Pembroke is a place of perfect memories, but the crags themselves are just a part of that - the peripheries are just as important.
Simon's Field is a good example; on the one hand it's just a field, but on the other it's something of a safe haven, unchanging from year-to-year, constant and reliable. It is free from the trappings of more commercial campsites, where booking is essential and fees are racked up to the point that a B&B suddenly seems like the cheap option. It is simple, supplying only the very basics, the highlight of which is undoubtedly the ceramic toilet, all properly plumbed in, housed within a plastic portaloo shell - the contrast of which surprises me every time. The sound of Simon's quad coming early each morning brings with it a warm welcome, several dogs, an exchange of £3 and friendly conversation. Last time I saw him he mentioned the possibility of a shower being installed and seemed genuinely excited about this. He's someone that seems to care.

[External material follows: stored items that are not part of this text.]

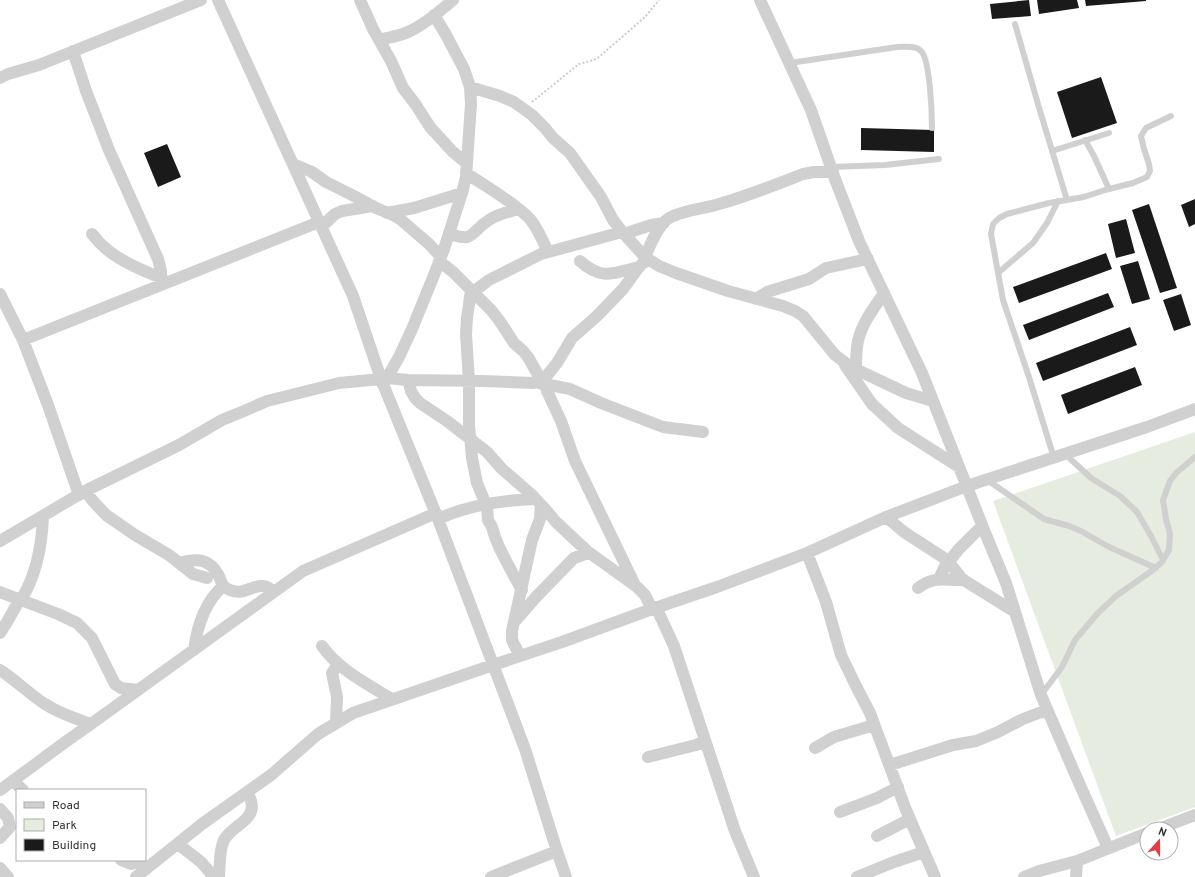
<svg xmlns="http://www.w3.org/2000/svg" width="1195" height="877" font-family="Overpass,sans-serif">
<style>
.green{fill:#e6ecdf}
.building{fill:#1a1a1a}
.lines{fill:none;stroke-linecap:round;stroke-linejoin:round}
.path{stroke:#cdcdcd;stroke-width:2;stroke-dasharray:2 2;stroke-linecap:butt}
.lane{stroke:#d0d0d0;stroke-width:6}
.street{stroke:#d0d0d0;stroke-width:12}
</style>
<rect width="100%" height="100%" fill="#fff"/>
<path class="green" d="M1195,432V807L1116,836L993,501Z"/>
<path class="building" d="M1029,0L1031,16L992,19L990,4Z
M1037,0H1077L1079,8L1039,14Z
M1085,0H1146V1L1086,6Z
M1101,77L1117,123L1072,138L1057,92Z
M861,128L934,130V152L861,150Z
M167,144L181,177L158,187L144,153Z
M1195,199V224L1189,227L1181,205Z
M1149,204L1177,288L1160,293L1132,210Z
M1126,219L1135,253L1116,258L1108,224Z
M1106,253L1112,269L1019,303L1013,287Z
M1138,261L1150,299L1132,304L1120,266Z
M1108,293L1114,307L1029,340L1023,325Z
M1181,294L1191,325L1174,331L1163,300Z
M1130,327L1137,345L1043,381L1036,363Z
M1135,367L1142,385L1068,414L1061,395Z"/>
<g class="lines">
<path class="path" d="M532,102L579,64L594,60L599,57L645,17L659,0"/>
<path class="lane" d="M1015,24L1040,111L1067,200
M790,63L897,47C905,47 916,45 921,51C930,59 932,114 932,128
M1085,140L1094,156L1109,189
M1052,151L1109,133
M831,167L885,165L939,159
M998,273L1033,243L1047,223L1058,201
M1065,454L1091,478L1120,496L1137,512L1151,536L1163,560
M1054,458L1029,377L1003,300L991,234L993,224L999,218L1007,214L1049,203L1084,197L1105,190L1133,183L1147,177L1150,171L1149,164L1144,149L1141,136L1146,128L1171,116
M987,480L1044,519L1069,526L1081,531L1109,547L1156,568
M1041,695L1062,667L1075,640L1097,614L1116,596L1153,570L1162,562L1169,550L1170,534L1166,519L1163,500L1170,481L1176,473L1195,457"/>
<path class="street" d="M218,0L353,296L381,379L438,519L525,749L557,851L566,877
M360,0L373,29L391,61L403,88L416,105L430,127L452,151L466,163
M760,0L811,110L835,179L859,241L922,373L986,535L1006,583L1041,695L1072,767L1108,848
M379,40C390,37 402,36 412,30C427,23 440,11 453,0
M73,51L86,91L109,150L158,259L161,271V285
M0,78L8,74L39,65L201,0
M470,87L500,96L514,102L532,115L545,128L553,138L570,153L601,197L613,220L624,234L645,257L659,266L676,273L728,291L783,306L795,311L803,316L835,355L851,367L906,393L933,401
M293,164L312,172L326,182L354,196L376,208L393,215L400,219L429,244L441,257
M466,173C485,186 514,202 530,219C538,229 543,241 548,252
M387,213L414,208L462,193
M321,227L335,214L342,211L373,206
M449,233C474,244 470,232 489,220C498,214 508,212 518,209
M92,234C95,237 98,242 102,245C116,259 143,271 162,278
M624,234L651,225L664,223
M645,257C650,245 658,225 669,218C684,210 703,209 719,204C748,196 775,185 803,174L814,172H833
M439,261L453,272L491,310L499,320L514,343L523,351L528,357L541,380
M580,261C602,281 613,273 639,267
M471,290L467,318L466,334L469,381V425L472,458L477,483L487,507L488,520L492,527L495,537L500,549L514,576L522,590
M473,292L489,280L541,254L622,232
M0,294L23,340L48,405L79,495
M756,299L767,292L809,279L826,268L868,259
M23,340L319,222
M845,365L872,404L898,428L959,467
M856,369C856,360 856,350 858,341C862,323 874,308 884,293
M387,378L408,380L482,381L534,383L544,379L557,363L572,338L597,316L623,289L639,267L643,263L650,260
M408,380L411,391L415,398L420,403L447,421L487,452L502,469L532,495L546,510L556,522L587,551L637,587L645,595L652,609
M539,383L570,389L601,403L663,427L703,432
M545,384L547,391L561,421L575,461L634,583
M383,385L399,357L412,329L434,275L444,249L462,193L466,177L469,133L471,104L470,87L464,69L445,33L434,15
M85,491L93,501L106,515L135,535L169,555L193,574L207,578
M886,517L904,532L944,558L951,565L962,579L1015,612
M438,519C468,505 503,500 536,499
M0,541L85,491L179,445L222,420L244,411L267,401L339,383L381,379
M807,553L826,602L841,655L855,684L870,713L906,810L935,877
M179,563C196,558 210,558 219,576C222,583 222,587 230,590C244,596 251,585 263,586C267,586 271,589 274,592
M939,579L944,568L958,550L982,526
M918,588C936,575 944,581 964,580
M0,592L58,614L77,623L92,638L115,684L121,688L138,690
M21,600C37,574 42,546 43,516
M656,607L674,646L735,831L754,877
M516,620L536,597L574,558L588,553
M0,633L7,622L20,599
M322,646C339,670 367,684 392,699
M194,650C197,627 205,602 223,586
M520,656L512,640V631L532,540L540,519L541,505
M0,670C16,680 29,694 45,704C60,714 75,718 91,724
M336,723L337,697L332,673L338,664
M815,748L834,737L874,725
M648,757L696,745L705,741
M890,765L953,745L976,741L998,732L1023,719L1047,710
M13,781L23,790
M0,790C31,768 60,745 91,724L303,571L436,513
M0,809L8,818L10,827L0,838
M840,812L877,798L898,787
M1158,829L1195,815
M877,836L910,819
M178,844L201,862L214,877
M121,860L131,864L140,862
M0,868L8,877
M136,877L202,824L271,775L318,734L353,713L493,665L562,642L652,609L717,587L807,553L886,517L967,486L1147,427L1195,409
M219,877C220,865 219,850 224,840C231,826 257,820 251,801C251,798 248,795 247,793
M491,877L557,851
M857,877L894,862L924,852
M1024,877L1039,871L1077,861L1147,833
M1076,877L1077,861"/>
</g>
<rect x="16" y="789" width="130" height="72" fill="#ffffff" stroke="#adadad"/>
<rect x="24" y="802" width="20" height="6" fill="#d0d0d0" stroke="#adadad"/>
<text x="52" y="809" font-size="12" fill="#333333">Road</text>
<rect x="24" y="819" width="20" height="12" fill="#e6ecdf" stroke="#adadad"/>
<text x="52" y="829" font-size="12" fill="#333333">Park</text>
<rect x="24" y="839" width="20" height="12" fill="#1a1a1a" stroke="#adadad"/>
<text x="52" y="849" font-size="12" fill="#333333">Building</text>
<g transform="translate(1159 841) rotate(21)"><circle r="19" fill="#ffffff" stroke="#adadad"/>
<path d="M0-3L7 15L0 10L-7 15Z" fill="#e63946"/>
<text y="-6" font-size="11" font-weight="bold" text-anchor="middle" fill="#333333">N</text>
</g>
</svg>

Just a short stumble away, on past the Lily Ponds and their luxurious bog blocks, lies another august institution - Ma Weston's Ye Olde Worlde Cafe. Curiously it was never a part of my own Pembroke ritual, having only been there only once, but it is important to appreciate what these places mean to people, and what the people mean to people. Ma Weston represented continuity, living to the age of 94 she was awarded an MBE in 2009 for services to the Hospitality and Tourist Industries in Pembrokeshire, having served tea since she was 17. She was the embodiment of the word 'character', with all the idiosyncrasies that the inverted commas come along with. Whilst she may have passed on in 2016, the memories - and the cafe - remain as something of a shrine.
What Ma Weston's is to the morning, the St. Govan's Inn is to the night. Cold evenings spent wrapped within its warm walls, whilst huddling around guidebooks wondering what to do next; sunny evenings savouring the taste of that first post-climb pint, grateful for both the clamour and the company. In the 15 years I've been coming here the pub has hardly changed, with each table, chair and corner reassuringly familiar. The predictability of both the bar and menu provides further comfort, as does the speed at which they process orders. Even the bull's head brings back memories, as do Carl Ryan's photographs mounted on the wall, which made an impression on me as a young climber (did Barry Durston really solo down climb The Butcher?!?).
Since then so much has changed: I am older, I am married, I have a family. There's a richness that comes from having visited an area a lot, a depth of experience and appreciation that is far from fleeting - it has a permanent affect. The same could be said for living a full life. I am unable to climb quite as much as I might have previously, but when I do I have come to appreciate these places, these rituals, these moments as much as the climbing itself.
Were there to be one positive to the current set of circumstances it is that it forces each and every one of us to pause for a moment's thought and realise just how lucky we are to be able to do this.